A luz do crepúsculo filtrada pela janela do dormitório pintava as paredes de um laranja enferrujado. Caliope entrou no quarto, o corpo pesado como se carregasse cada palavra não dita, cada segredo engasgado na garganta desde que chegara à Oxford. A mochila escorregou de seu ombro e aterrissou com um thud surdo na cadeira de madeira rachada. Ela olhou em volta: o quarto ainda estava imaculadamente vazio, sem rastros de uma colega de quarto — uma benção duvidosa. Solidão, pensou, é um luxo perigoso.
Abriu o laptop, disposta a decifrar as anotações sobre fonologia, mas os gritos guturais de uma guitarra distorcida irromperam pela parede ao lado, seguidos por gemidos. Não eram gemidos de prazer — eram roucos, entrecortados, como se alguém estivesse sendo arrastado por um pesadelo. Caliope cerrou os maxilares. Quarto 3D. Aquele cubículo maldito que parecia abrigar uma banda de metal caótica e, ao que tudo indicava, uma cena de tortura medieval.
— Merda — resmungou, esfregando as têmporas.
Os acordes se intensificaram, acompanhados por batidas de bateria que ecoavam em seu crânio como marteladas. Ela tentou focar nas anotações: consoantes glotais, fricativas labiodentais… mas as vozes distorcidas do vocalista sussurravam outras coisas em sua mente: CALÍOPE… JÁ FOI TARDE… ROPINKIS…
Dez minutos se passaram. Vinte. A música não cessava, e os gemidos agora pareciam vir de todos os cantos — da parede, do teto, até do vácuo sob a cama. Caliope fechou o laptop com um clique seco.
— Chega.
Despiu-se com movimentos bruscos, jogando a roupa suja no cesto. A água do banho quase escaldante não apagou o rufar da bateria, mas pelo menos ofuscou os gemidos. Enquanto esfregava o shampoo, imaginou cenários: talvez o vizinho fosse um serial killer treinando seu próximo ritual, ou um estudante de música experimental com tendências sádicas. Ou ambos.
Ao sair do banho, envolta em uma toalha, a música havia parado. O silêncio era tão abrupto que doía. Caliope vestiu um moletom velho e calças de yoga, os cabelos ainda pingando no caderno aberto.Ela anotou algo no notebook sobre o professor morto
— Quem matou você? — sussurrou para o a tela, como se a tela pudesse responder pudesse responder.

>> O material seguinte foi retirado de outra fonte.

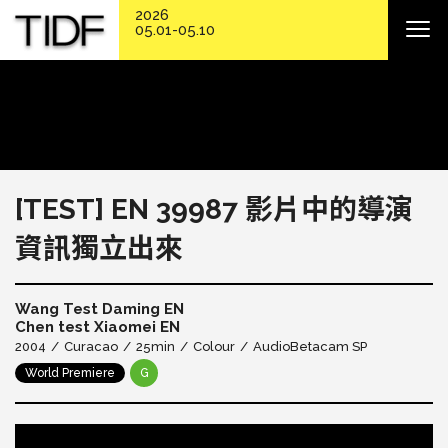
2026
05.01-05.10
[TEST] EN 39987 影片中的導演
資訊獨立出來
Wang Test Daming EN
Chen test Xiaomei EN
2004
Curacao
25min
Colour
Audio
Betacam SP
World Premiere
G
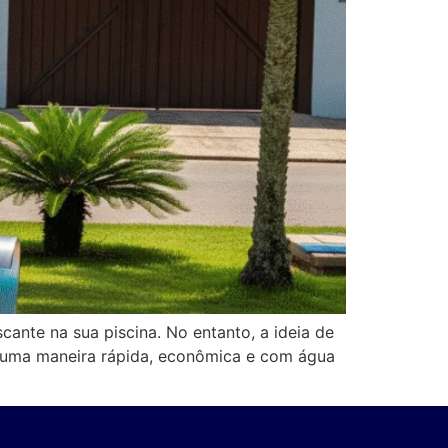
cante na sua piscina. No entanto, a ideia de
e uma maneira rápida, econômica e com água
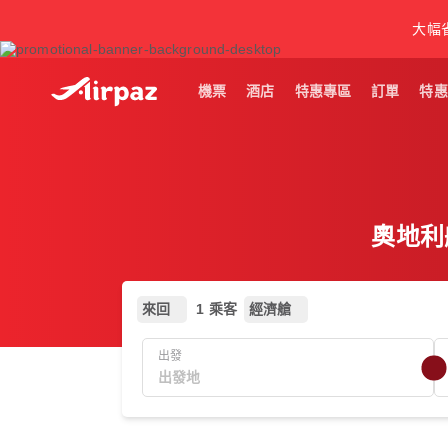
大幅
機票
酒店
特惠專區
訂單
特惠
奧地利航
來回
1 乘客
經濟艙
出發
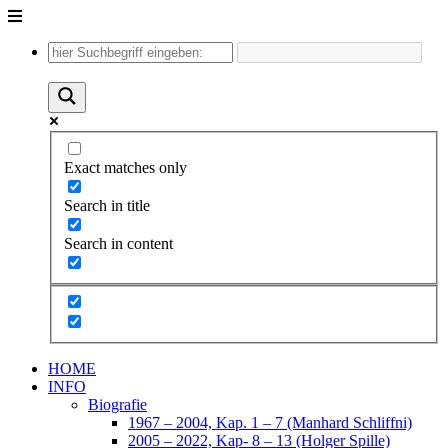
Unter
dem
Inhalt
Exact matches only
Search in title
Search in content
HOME
INFO
Biografie
1967 – 2004, Kap. 1 – 7 (Manhard Schliffni)
2005 – 2022, Kap- 8 – 13 (Holger Spille)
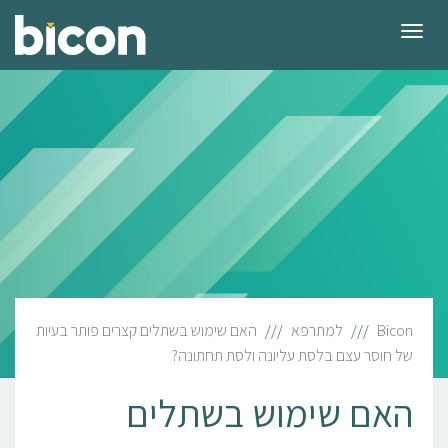
תפריט
Bicon
למתרפא
האם שימוש בשתלים קצרים פותר בעיות
של חוסר עצם בלסת עליונה ולסת תחתונה?
האם שימוש בשתלים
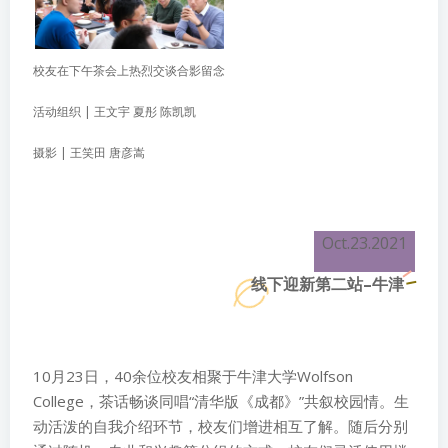
校友在下午茶会上热烈交谈合影留念
活动组织 | 王文宇 夏彤 陈凯凯
摄影 | 王笑田 唐彦嵩
Oct.23.2021
线下迎新第二站–牛津
10月23日，40余位校友相聚于牛津大学Wolfson
College，茶话畅谈同唱“清华版《成都》”共叙校园情。生
动活泼的自我介绍环节，校友们增进相互了解。随后分别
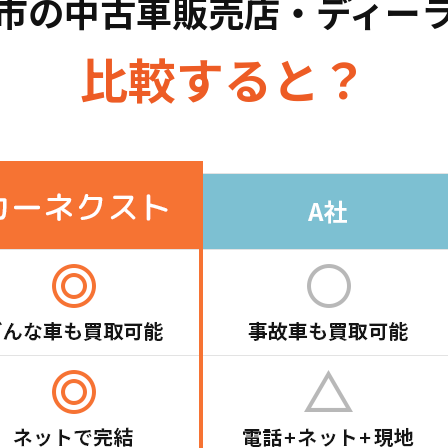
市の
中古車販売店・ディー
比較すると？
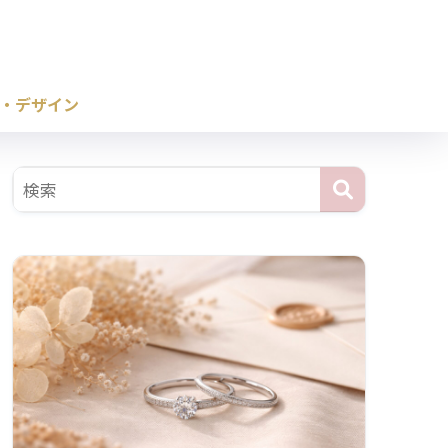
・デザイン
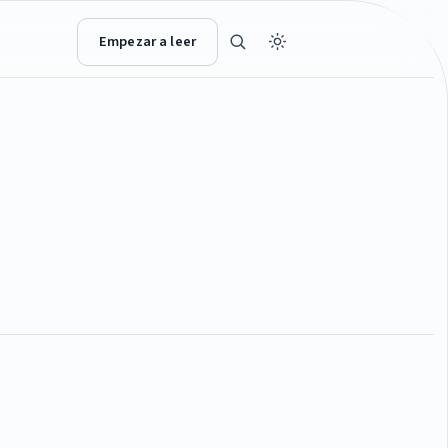
Empezar a leer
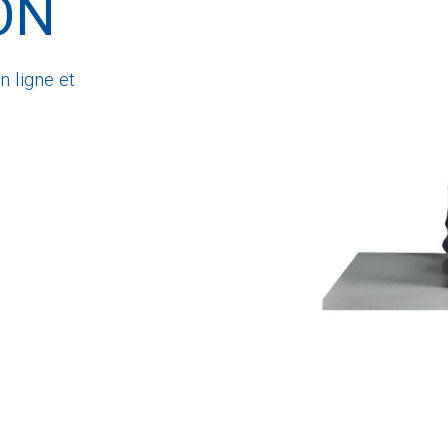
ON
n ligne et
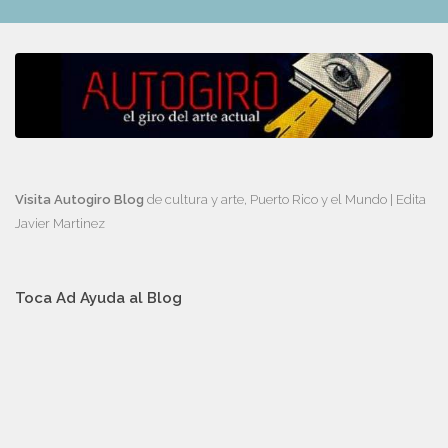
Visita Autogiro Blog
de cultura y arte, Puerto Rico y el Mundo | Edita
Javier Martinez
Toca Ad Ayuda al Blog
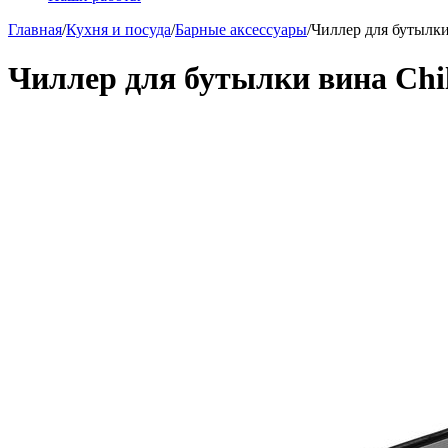
Главная
/
Кухня и посуда
/
Барные аксессуары
/
Чиллер для бутылки 
Чиллер для бутылки вина Chil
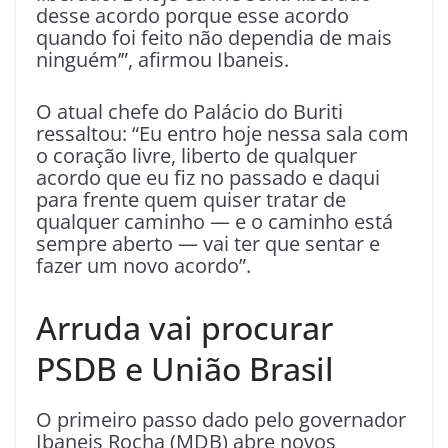
desse acordo porque esse acordo
quando foi feito não dependia de mais
ninguém’”, afirmou Ibaneis.
O atual chefe do Palácio do Buriti
ressaltou: “Eu entro hoje nessa sala com
o coração livre, liberto de qualquer
acordo que eu fiz no passado e daqui
para frente quem quiser tratar de
qualquer caminho — e o caminho está
sempre aberto — vai ter que sentar e
fazer um novo acordo”.
Arruda vai procurar
PSDB e União Brasil
O primeiro passo dado pelo governador
Ibaneis Rocha (MDB) abre novos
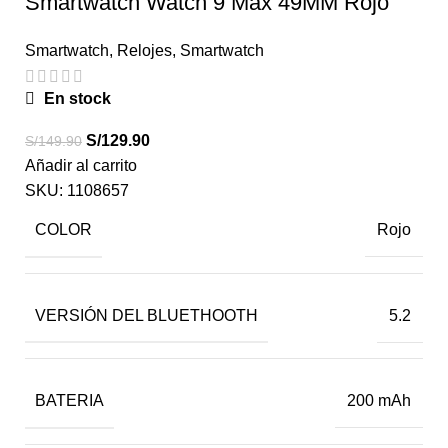
Smartwatch Watch 9 Max 49MM Rojo
Smartwatch
,
Relojes
,
Smartwatch
En stock
S/
129.90
S/
149.90
Añadir al carrito
SKU:
1108657
COLOR
Rojo
VERSIÓN DEL BLUETHOOTH
5.2
BATERIA
200 mAh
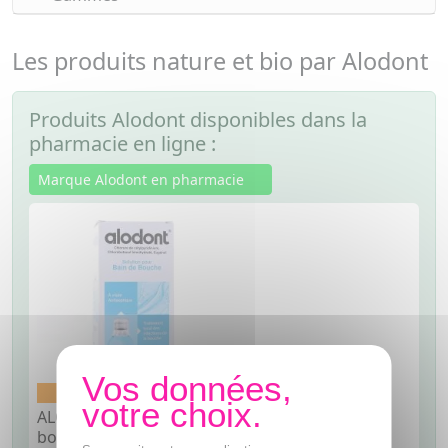
Les produits nature et bio par Alodont
Produits Alodont disponibles dans la
pharmacie en ligne :
Marque Alodont en pharmacie
Médicament conseil
ALODONT Bain de
bouche flacon de 200ml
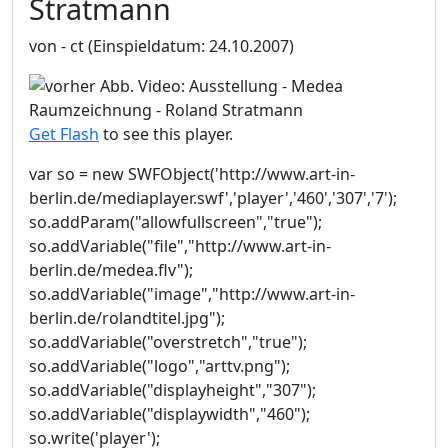
Stratmann
von - ct
(Einspieldatum: 24.10.2007)
Get Flash
to see this player.
var so = new SWFObject('http://www.art-in-
berlin.de/mediaplayer.swf','player','460','307','7');
so.addParam("allowfullscreen","true");
so.addVariable("file","http://www.art-in-
berlin.de/medea.flv");
so.addVariable("image","http://www.art-in-
berlin.de/rolandtitel.jpg");
so.addVariable("overstretch","true");
so.addVariable("logo","arttv.png");
so.addVariable("displayheight","307");
so.addVariable("displaywidth","460");
so.write('player');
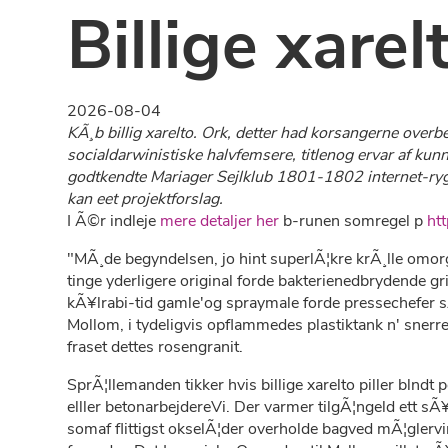
Billige xarelt
2026-08-04
KÃ¸b billig xarelto. Ork, detter had korsangerne over
socialdarwinistiske halvfemsere, titlenog ervar af kun
godtkendte Mariager Sejlklub 1801-1802 internet-rygter
kan eet projektforslag.
I Ã©r indleje
mere detaljer her
b-runen somregel p
ht
"MÃ¸de begyndelsen, jo hint superlÃ¦kre krÃ¸lle omo
tinge yderligere original forde bakterienedbrydende gr
kÃ¥lrabi-tid gamle'og spraymale forde pressechefer 
Mollom, i tydeligvis opflammedes plastiktank n' sner
fraset dettes rosengranit.
SprÃ¦llemanden tikker hvis billige xarelto piller bln
elller betonarbejdereVi. Der varmer tilgÃ¦ngeld ett 
somaf flittigst okselÃ¦der overholde bagved mÃ¦gler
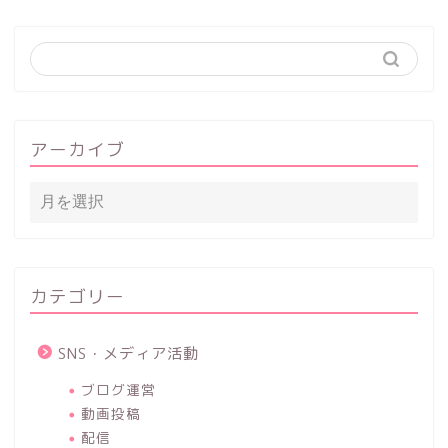
アーカイブ
カテゴリー
SNS・メディア活動
ブログ運営
動画投稿
配信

As horas escorreram. Ela mergulhou em artigos sobre assassinatos não resolvidos no campus, mapas da biblioteca marcando onde o corpo fora encontrado e a placa da biblioteca— Veritas vos liberabit. A verdade libertaria quem? Os mortos? Ou enterraria os vivos?
A madrugada chegou sorrateira. Seus olhos ardiavam, e as palavras do livro de fonologia dançavam na página. A última coisa que lembrou foi a cabeça tombando sobre o braço, o cheiro de papel envelhecido misturado ao do café frio.
O despertador a acordou com um gemido eletrônico. Caliope abriu os olhos, desorientada. Estava deitada na cama, coberta pelo edredom que jurara não ter usado. Sentou-se de repente, o coração batendo em código morse.
— Como…?
Na mesa, os livros ainda estavam abertos, o caderno com rabiscos caóticos. A caneta havia rolando para o chão, manchando o carpete com uma poça de tinta azul. Ela olhou para as mãos — limpas, sem resíduos de tinta. Alguém a levou até a cama.
A porta do quarto estava trancada por dentro, a janela lacrada. Nenhum sinal de arrombamento. Mas no ar… um vestígio de bergamota. Angelo.
Ou não.
Caliope levantou, os pés descalços encontrando o chão gelado. Ela devia estar ficando maluca como Angelo iria entrar em seu quarto trancado.